▶ Given passage:
^^^^
Restaurant Review: Chinoiserie, Mt Albert


Interior of new restaurant Chinoiserie, specializing in Taiwinese street food. Picture / Babiche Martens.

Address: 4A Owairaka Ave, Mt Albert
Phone: (09) 971 3836
Rating out of 10: Food: 6, Service: 8, Value: 7, Ambience: 8

A whole new level of casual evening eating is emerging and boy, is it fun. Fast and cheap, crowded and cool, sassy suburban eateries are avoiding the high rents and competition of the inner city and seriously tempting the locals out of their own kitchens with affordable, irresistible eats and spaces that feel just as relaxed, but much more exciting, than staying at home.

Mt Albert's Chinoiserie is one such place. From the decor to the food, this second venture from the owners of the successful daytime cafe L'Oeuf (situated right next door) is an explosion of colour and texture, liveliness and originality. It's like L'Oeuf's cheeky little brother.

When we rocked up the clock had barely brushed past six but already the open kitchen was in full swing with giant bamboo steaming baskets billowing and puffing at one end and the deep fryer hissing at the other.

Floor staff, dressed in vintage threads, work with expert efficiency and cheerfulness, directing table traffic and keeping the all-important list of punters waiting to be seated, while a stream of lucky locals come and go for their takeaways.

The food on offer is simple; a mix of Chinese and Taiwanese-inspired street snacks. The short menu lists a selection of gua bao - house-made steamed milk buns - with fillings of Szechuan chicken, five-spice pork belly, tofu or squid. Then there's a section for sides - slaw, fries, edamame and more - and two sweet choices to finish.
^^^^
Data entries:
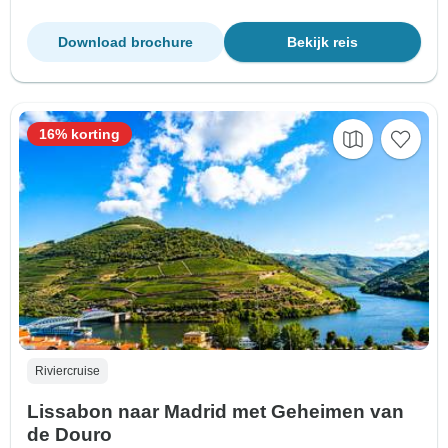
Download brochure
Bekijk reis
16% korting
Riviercruise
Lissabon naar Madrid met Geheimen van
de Douro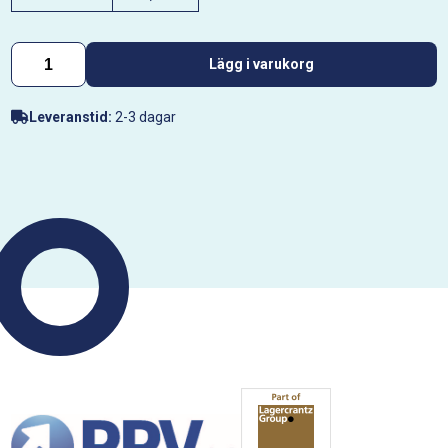
Lägg i varukorg
Leveranstid:
2-3 dagar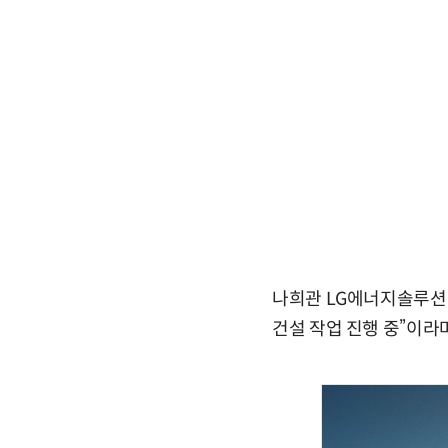
나희관 LG에너지솔루션 
건설 작업 진행 중”이라며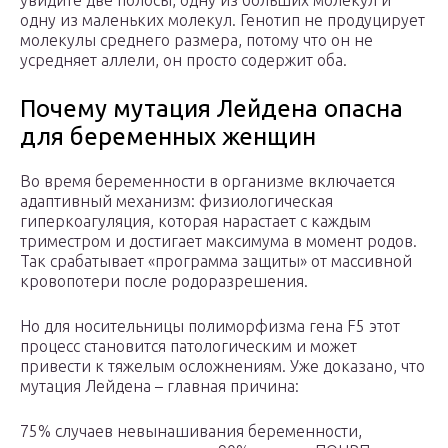
увидите две полосы, одну из больших молекул и
одну из маленьких молекул. Генотип не продуцирует
молекулы среднего размера, потому что он не
усредняет аллели, он просто содержит оба.
Почему мутация Лейдена опасна
для беременных женщин
Во время беременности в организме включается
адаптивный механизм: физиологическая
гиперкоагуляция, которая нарастает с каждым
триместром и достигает максимума в момент родов.
Так срабатывает «программа защиты» от массивной
кровопотери после родоразрешения.
Но для носительницы полиморфизма гена F5 этот
процесс становится патологическим и может
привести к тяжелым осложнениям. Уже доказано, что
мутация Лейдена – главная причина:
75% случаев невынашивания беременности,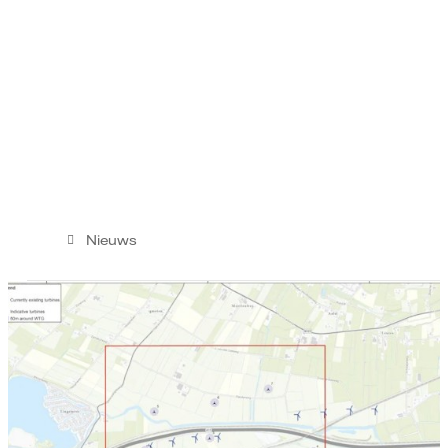
Nieuws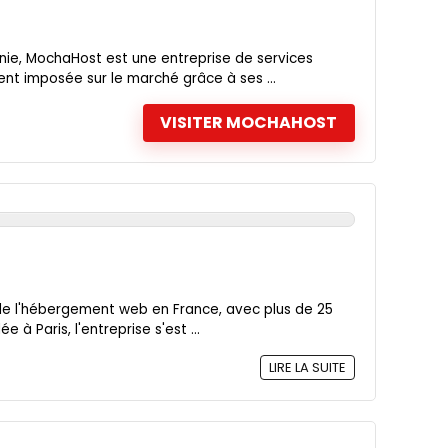
nie, MochaHost est une entreprise de services
t imposée sur le marché grâce à ses ...
VISITER MOCHAHOST
 de l'hébergement web en France, avec plus de 25
 à Paris, l'entreprise s'est ...
LIRE LA SUITE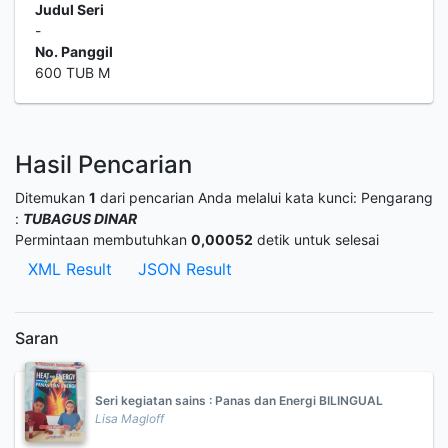
Judul Seri
-
No. Panggil
600 TUB M
Hasil Pencarian
Ditemukan
1
dari pencarian Anda melalui kata kunci:
Pengarang
:
TUBAGUS DINAR
Permintaan membutuhkan
0,00052
detik untuk selesai
XML Result
JSON Result
Saran
Seri kegiatan sains : Panas dan Energi BILINGUAL
Lisa Magloff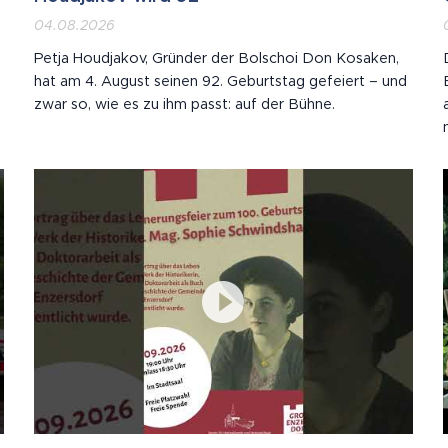
04.08.2026
Petja Houdjakov, Gründer der Bolschoi Don Kosaken,
hat am 4. August seinen 92. Geburtstag gefeiert – und
zwar so, wie es zu ihm passt: auf der Bühne.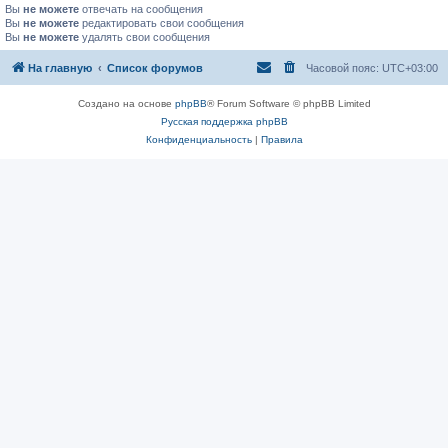
Вы
не можете
отвечать на сообщения
Вы
не можете
редактировать свои сообщения
Вы
не можете
удалять свои сообщения
На главную
Список форумов
Часовой пояс:
UTC+03:00
Создано на основе
phpBB
® Forum Software © phpBB Limited
Русская поддержка phpBB
Конфиденциальность
|
Правила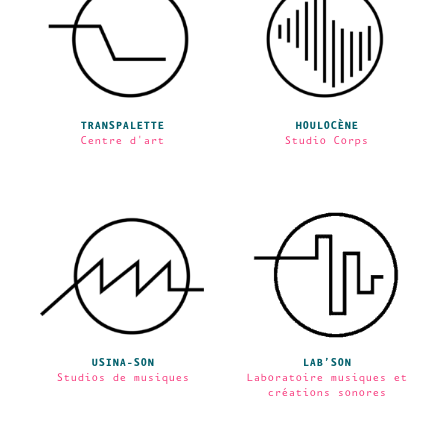
TRANSPALETTE
HOULOCÈNE
Centre d'art
Studio Corps
USINA-SON
LAB’SON
Studios de musiques
Laboratoire musiques et
créations sonores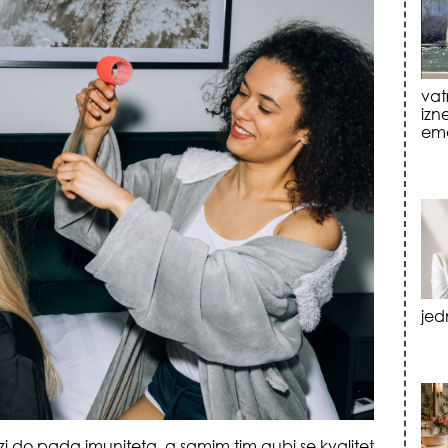
jed
tre
luk
zi do pada imuniteta, a samim tim gubi se kvalitet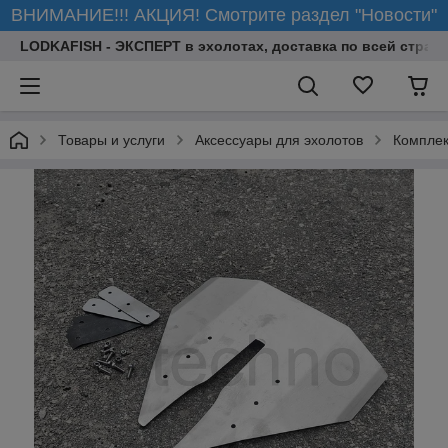
ВНИМАНИЕ!!! АКЦИЯ! Смотрите раздел "Новости"
LODKAFISH - ЭКСПЕРТ в эхолотах, доставка по всей стране
Товары и услуги
Аксессуары для эхолотов
Комплек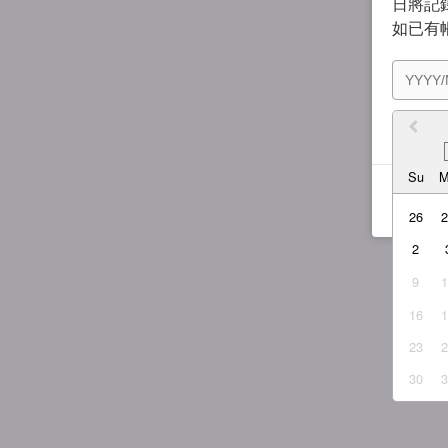
日將記錄
如已有
我同
Su
26
2
9
16
23
30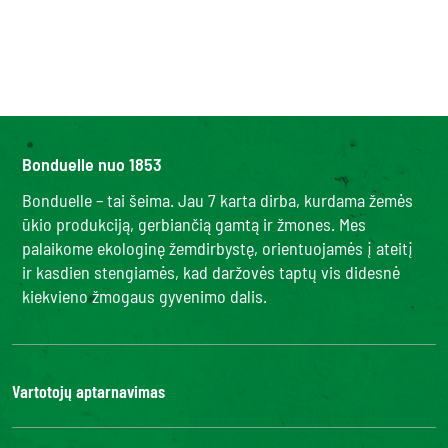
Bonduelle nuo 1853
Bonduelle – tai šeima. Jau 7 karta dirba, kurdama žemės
ūkio produkciją, gerbiančią gamtą ir žmones. Mes
palaikome ekologinę žemdirbystę, orientuojamės į ateitį
ir kasdien stengiamės, kad daržovės taptų vis didesnė
kiekvieno žmogaus gyvenimo dalis.
Vartotojų aptarnavimas
Kontaktai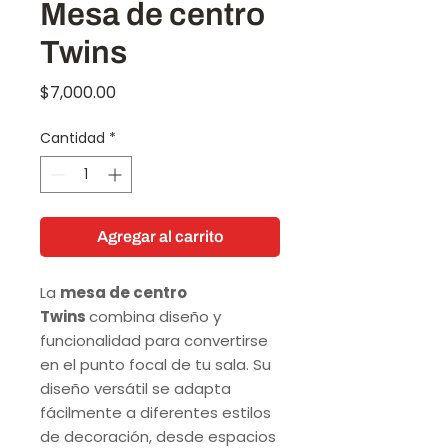
Mesa de centro
Twins
Precio
$7,000.00
Cantidad
*
Agregar al carrito
La
mesa de centro
Twins
combina diseño y
funcionalidad para convertirse
en el punto focal de tu sala. Su
diseño versátil se adapta
fácilmente a diferentes estilos
de decoración, desde espacios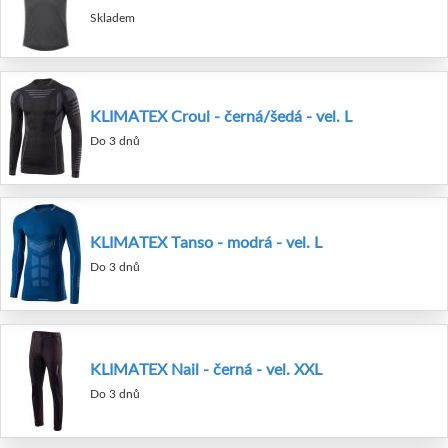
Skladem
KLIMATEX Croul - černá/šedá - vel. L
Do 3 dnů
KLIMATEX Tanso - modrá - vel. L
Do 3 dnů
KLIMATEX Nail - černá - vel. XXL
Do 3 dnů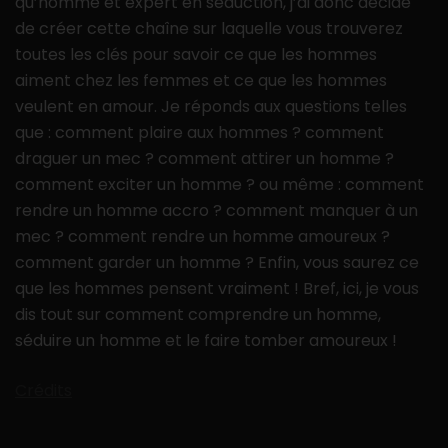
qu’homme et expert en séduction, j’ai donc décidé
de créer cette chaîne sur laquelle vous trouverez
toutes les clés pour savoir ce que les hommes
aiment chez les femmes et ce que les hommes
veulent en amour. Je réponds aux questions telles
que : comment plaire aux hommes ? comment
draguer un mec ? comment attirer un homme ?
comment exciter un homme ? ou même : comment
rendre un homme accro ? comment manquer à un
mec ? comment rendre un homme amoureux ?
comment garder un homme ? Enfin, vous saurez ce
que les hommes pensent vraiment ! Bref, ici, je vous
dis tout sur comment comprendre un homme,
séduire un homme et le faire tomber amoureux !
Crédits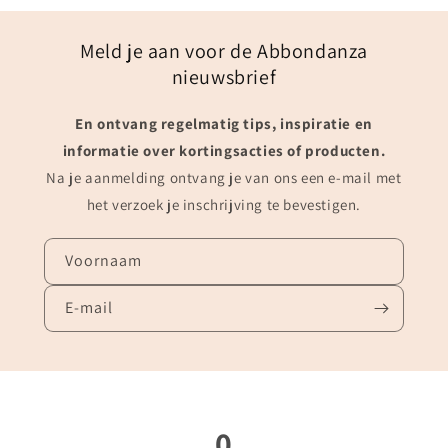
Meld je aan voor de Abbondanza
nieuwsbrief
En ontvang regelmatig tips, inspiratie en
informatie over kortingsacties of producten.
Na je aanmelding ontvang je van ons een e-mail met
het verzoek je inschrijving te bevestigen.
Voornaam
E‑mail
0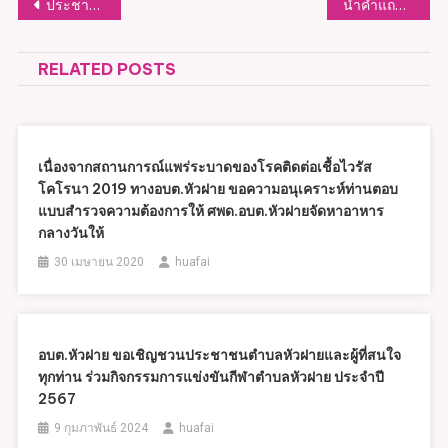
แนะแนว
ประชาสัมพันธ์ กรมโยธาธิการและผังเมือง ขอเชิญประชาชนผู้อยู่อาศัย หรือผู้ครอบครองที่ดิน หรืออาคารที่ตั้งอยู่ในเขตพื้นที่
นำคำแถลงนโยบายของ นายกองค์การบริหารส่วนตำบลหัวฝาย
เรื่อง
RELATED POSTS
เนื่องจากสถานการณ์แพร่ระบาดของโรคติดต่อเชื้อไวรัส
โคโรนา 2019 ทางอบต.หัวฝาย ขอความอนุเคราะห์ท่านตอบ
แบบสำรวจความต้องการให้ ศพด.อบต.หัวฝายจัดหาอาหาร
กลางวันให้
30 เมษายน 2020
huafai
อบต.หัวฝาย ขอเชิญชวนประชาชนตำบลหัวฝายและผู้ที่สนใจ
ทุกท่าน ร่วมกิจกรรมการแข่งขันกีฬาตำบลหัวฝาย ประจำปี
2567
9 กุมภาพันธ์ 2024
huafai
^^^^
▶ What is expected: Can you reproduce, word for word, the stretch of the Chinoiserie review from "When we rocked" through "at the other."?

▶ Exercise result:
When we rocked up the clock had barely brushed past six but already the open kitchen was in full swing with giant bamboo steaming baskets billowing and puffing at one end and the deep fryer hissing at the other.